Machtwort des Landesverbandes
In Thiedigs Ausführungen fällt immer wieder der Name Timo Weber. Ex-Vorsitzender des AfD-Kreisverbands, Spitzenkandidat bei der Stadtratswahl 2019, damals designierter Fraktionschef. Auch er hat der Partei den Rücken gekehrt - und seitdem konsequent gegen sie geschossen, wie Thiedig behauptet. „Er hat sich regelrecht an uns abgearbeitet“, sagt der 44-Jährige.
Begonnen habe das alles während des Wahlkampfs zur Kommunalwahl. „Er hat da als Spitzenkandidat deutlich an Reputation verloren, war auf einem Egotrip und hat sich zu wenig eingebracht“, meint Thiedig. Bei den übrigen Bewerbern sei der Wunsch nach einem anderen Fraktionschef gewachsen. Letztlich habe sich Pascal Bähr bereiterklärt und sei mit sechs von acht Stimmen gewählt worden.
Spätestens da hing der Haussegen gewaltig schief. Weber gründete ebenfalls eine AfD-Fraktion, letztlich musste der Landesverband ein Machtwort sprechen, woraufhin er zurückzog. Über mehrere Monate fand im Ludwigshafener Kreisverband keine Kommunikation mehr statt, die Arbeit kam quasi zum Erliegen. Auch in der Fraktion.

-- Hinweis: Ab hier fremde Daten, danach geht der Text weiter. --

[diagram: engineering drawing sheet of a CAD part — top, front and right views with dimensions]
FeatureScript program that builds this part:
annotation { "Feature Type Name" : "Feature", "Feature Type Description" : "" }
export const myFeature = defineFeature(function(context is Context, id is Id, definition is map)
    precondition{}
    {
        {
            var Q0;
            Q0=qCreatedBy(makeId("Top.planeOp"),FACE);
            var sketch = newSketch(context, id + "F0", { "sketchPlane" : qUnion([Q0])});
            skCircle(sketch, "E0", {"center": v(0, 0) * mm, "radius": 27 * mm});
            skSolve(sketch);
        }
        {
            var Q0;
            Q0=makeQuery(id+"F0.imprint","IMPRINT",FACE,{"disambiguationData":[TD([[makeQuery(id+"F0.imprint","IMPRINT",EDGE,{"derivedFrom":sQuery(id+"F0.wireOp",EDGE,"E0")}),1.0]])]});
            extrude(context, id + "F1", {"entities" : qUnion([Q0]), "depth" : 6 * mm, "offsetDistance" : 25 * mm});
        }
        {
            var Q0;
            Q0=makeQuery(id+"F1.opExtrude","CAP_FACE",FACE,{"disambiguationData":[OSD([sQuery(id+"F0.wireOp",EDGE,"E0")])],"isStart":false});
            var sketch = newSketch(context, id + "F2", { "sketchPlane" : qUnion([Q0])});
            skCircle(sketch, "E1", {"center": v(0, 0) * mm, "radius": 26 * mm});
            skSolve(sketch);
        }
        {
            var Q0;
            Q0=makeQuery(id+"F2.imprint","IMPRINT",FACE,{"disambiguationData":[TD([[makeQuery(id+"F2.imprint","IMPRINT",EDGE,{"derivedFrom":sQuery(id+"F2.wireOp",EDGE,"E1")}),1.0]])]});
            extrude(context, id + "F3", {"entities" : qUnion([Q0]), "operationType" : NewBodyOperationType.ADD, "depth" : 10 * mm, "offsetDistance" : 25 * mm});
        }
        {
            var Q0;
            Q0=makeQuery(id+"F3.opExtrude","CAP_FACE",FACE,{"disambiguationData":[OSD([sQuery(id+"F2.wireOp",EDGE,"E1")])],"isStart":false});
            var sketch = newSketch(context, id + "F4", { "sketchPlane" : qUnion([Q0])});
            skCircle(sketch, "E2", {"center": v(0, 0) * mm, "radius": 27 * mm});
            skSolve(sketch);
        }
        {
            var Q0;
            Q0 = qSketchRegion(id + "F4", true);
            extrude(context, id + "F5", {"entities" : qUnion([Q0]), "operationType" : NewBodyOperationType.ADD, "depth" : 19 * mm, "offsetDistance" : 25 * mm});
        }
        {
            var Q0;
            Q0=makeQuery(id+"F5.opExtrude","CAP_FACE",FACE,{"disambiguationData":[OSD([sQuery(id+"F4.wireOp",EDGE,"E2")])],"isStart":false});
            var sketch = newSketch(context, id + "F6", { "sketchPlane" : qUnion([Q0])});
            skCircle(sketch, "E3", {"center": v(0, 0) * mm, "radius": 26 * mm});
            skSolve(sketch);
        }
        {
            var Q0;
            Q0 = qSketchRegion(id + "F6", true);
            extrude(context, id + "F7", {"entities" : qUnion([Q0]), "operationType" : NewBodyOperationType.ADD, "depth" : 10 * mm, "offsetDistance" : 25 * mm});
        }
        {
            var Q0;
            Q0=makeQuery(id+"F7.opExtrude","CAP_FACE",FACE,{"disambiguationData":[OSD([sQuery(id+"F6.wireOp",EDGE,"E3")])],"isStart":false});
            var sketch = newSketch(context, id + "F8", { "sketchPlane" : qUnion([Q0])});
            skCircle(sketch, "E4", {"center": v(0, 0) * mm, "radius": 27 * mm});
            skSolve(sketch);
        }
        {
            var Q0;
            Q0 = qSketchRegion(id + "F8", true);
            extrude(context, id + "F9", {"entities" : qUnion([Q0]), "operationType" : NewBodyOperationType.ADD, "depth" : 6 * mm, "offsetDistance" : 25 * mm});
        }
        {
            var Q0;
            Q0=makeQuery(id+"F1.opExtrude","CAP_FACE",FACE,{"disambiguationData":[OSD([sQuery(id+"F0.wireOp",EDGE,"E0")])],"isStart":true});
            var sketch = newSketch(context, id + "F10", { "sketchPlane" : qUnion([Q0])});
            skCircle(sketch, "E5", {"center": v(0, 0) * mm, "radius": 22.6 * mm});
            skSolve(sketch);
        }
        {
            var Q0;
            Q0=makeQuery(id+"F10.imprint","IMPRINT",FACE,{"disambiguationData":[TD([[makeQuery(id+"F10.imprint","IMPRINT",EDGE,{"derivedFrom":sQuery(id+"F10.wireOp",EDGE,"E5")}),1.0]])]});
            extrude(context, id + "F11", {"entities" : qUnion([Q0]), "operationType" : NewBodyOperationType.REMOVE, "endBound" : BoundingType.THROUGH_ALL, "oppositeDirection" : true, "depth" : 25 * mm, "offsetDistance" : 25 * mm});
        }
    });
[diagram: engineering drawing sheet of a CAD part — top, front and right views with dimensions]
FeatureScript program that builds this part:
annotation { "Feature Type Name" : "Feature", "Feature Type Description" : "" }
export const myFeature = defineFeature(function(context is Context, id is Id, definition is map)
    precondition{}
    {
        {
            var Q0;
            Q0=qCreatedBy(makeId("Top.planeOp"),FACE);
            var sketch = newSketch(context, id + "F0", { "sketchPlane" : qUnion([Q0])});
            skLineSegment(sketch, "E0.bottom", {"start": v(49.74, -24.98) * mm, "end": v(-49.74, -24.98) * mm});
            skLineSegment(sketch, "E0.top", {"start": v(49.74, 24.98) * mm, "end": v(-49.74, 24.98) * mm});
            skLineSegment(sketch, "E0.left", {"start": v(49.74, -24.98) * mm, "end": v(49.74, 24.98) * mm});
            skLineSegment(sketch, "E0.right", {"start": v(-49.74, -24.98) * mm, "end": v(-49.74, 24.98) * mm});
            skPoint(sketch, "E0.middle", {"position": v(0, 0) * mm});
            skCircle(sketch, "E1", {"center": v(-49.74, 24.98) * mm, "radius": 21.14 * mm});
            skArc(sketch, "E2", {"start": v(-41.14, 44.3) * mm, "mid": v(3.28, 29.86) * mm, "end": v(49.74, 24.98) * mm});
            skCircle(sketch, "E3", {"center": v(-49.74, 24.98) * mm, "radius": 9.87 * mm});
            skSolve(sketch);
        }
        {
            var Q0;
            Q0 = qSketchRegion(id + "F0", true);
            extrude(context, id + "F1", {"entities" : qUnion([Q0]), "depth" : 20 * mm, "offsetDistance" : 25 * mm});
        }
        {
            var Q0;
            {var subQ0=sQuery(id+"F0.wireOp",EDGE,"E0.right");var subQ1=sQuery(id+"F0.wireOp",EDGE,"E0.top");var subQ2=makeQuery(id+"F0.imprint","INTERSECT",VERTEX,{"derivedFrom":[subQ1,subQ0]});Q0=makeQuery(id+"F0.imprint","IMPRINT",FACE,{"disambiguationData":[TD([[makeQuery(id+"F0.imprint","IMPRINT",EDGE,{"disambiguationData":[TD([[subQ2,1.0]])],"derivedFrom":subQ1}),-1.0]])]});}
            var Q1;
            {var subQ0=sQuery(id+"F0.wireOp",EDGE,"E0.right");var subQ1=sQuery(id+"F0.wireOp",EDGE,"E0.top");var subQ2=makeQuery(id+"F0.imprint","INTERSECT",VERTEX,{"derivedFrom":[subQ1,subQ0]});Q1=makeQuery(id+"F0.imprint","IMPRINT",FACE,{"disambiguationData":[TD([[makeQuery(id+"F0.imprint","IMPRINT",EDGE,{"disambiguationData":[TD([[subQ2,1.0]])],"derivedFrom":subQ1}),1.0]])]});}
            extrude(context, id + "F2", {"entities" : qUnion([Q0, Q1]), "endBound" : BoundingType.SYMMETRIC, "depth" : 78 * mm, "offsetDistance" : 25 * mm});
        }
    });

Im Sommer 2020 kam es zu einer Rücktrittswelle im Vorstand des Kreisverbandes. Sechs von neun Mitgliedern legten ihre Ämter nieder. Es blieben Timo Weber, sein Stellvertreter Joachim Klingmann und Beisitzer Timo Böhme. Als sich die Mehrheit der Mitglieder bei einer Versammlung für eine Neuwahl und nicht für eine Nachbesetzung entschied, sei Weber wutentbrannt davongestürmt, berichtet Thiedig. Manfred Hartinger wurde Kreisvorsitzender. Im November 2020 trat Weber schließlich aus der AfD aus.
Der ehemalige Kreisverbandsvorsitzende schildert die Geschehnisse auf Anfrage anders als Thiedig. Er und seine Vorstandsmitstreiter Böhme und Klingmann seien aus den Ämtern gedrängt worden, weil sie einen gemäßigteren Kurs fuhren. „Wir waren eine gute Truppe und haben bei der Wahl ein super Ergebnis erzielt“, sagt er. Eine Strömung, ausgehend von der Jungen Alternative, habe einen Machtkampf heraufbeschworen und Pascal Bähr als Fraktionschef durchgedrückt. „Die wollten einen radikaleren Kurs fahren“, so Weber.
Der generelle Weg, den die AfD eingeschlagen habe - speziell in der Chemiestadt -, tue ihm weh. „Ludwigshafen ist ein Flügelhotspot“, stellt er fest. Das zeige sich an Personen wie Senck, der in der Vergangenheit mit einer griechischen Neonazi-Partei und mit dem Telegram-Chat des Querdenker-Anführers Atilla Hildmann in Verbindung gebracht wurde. „Er ist mehrfach negativ aufgefallen“, so Weber. Solche Personen dürften in der Partei keinen Platz haben.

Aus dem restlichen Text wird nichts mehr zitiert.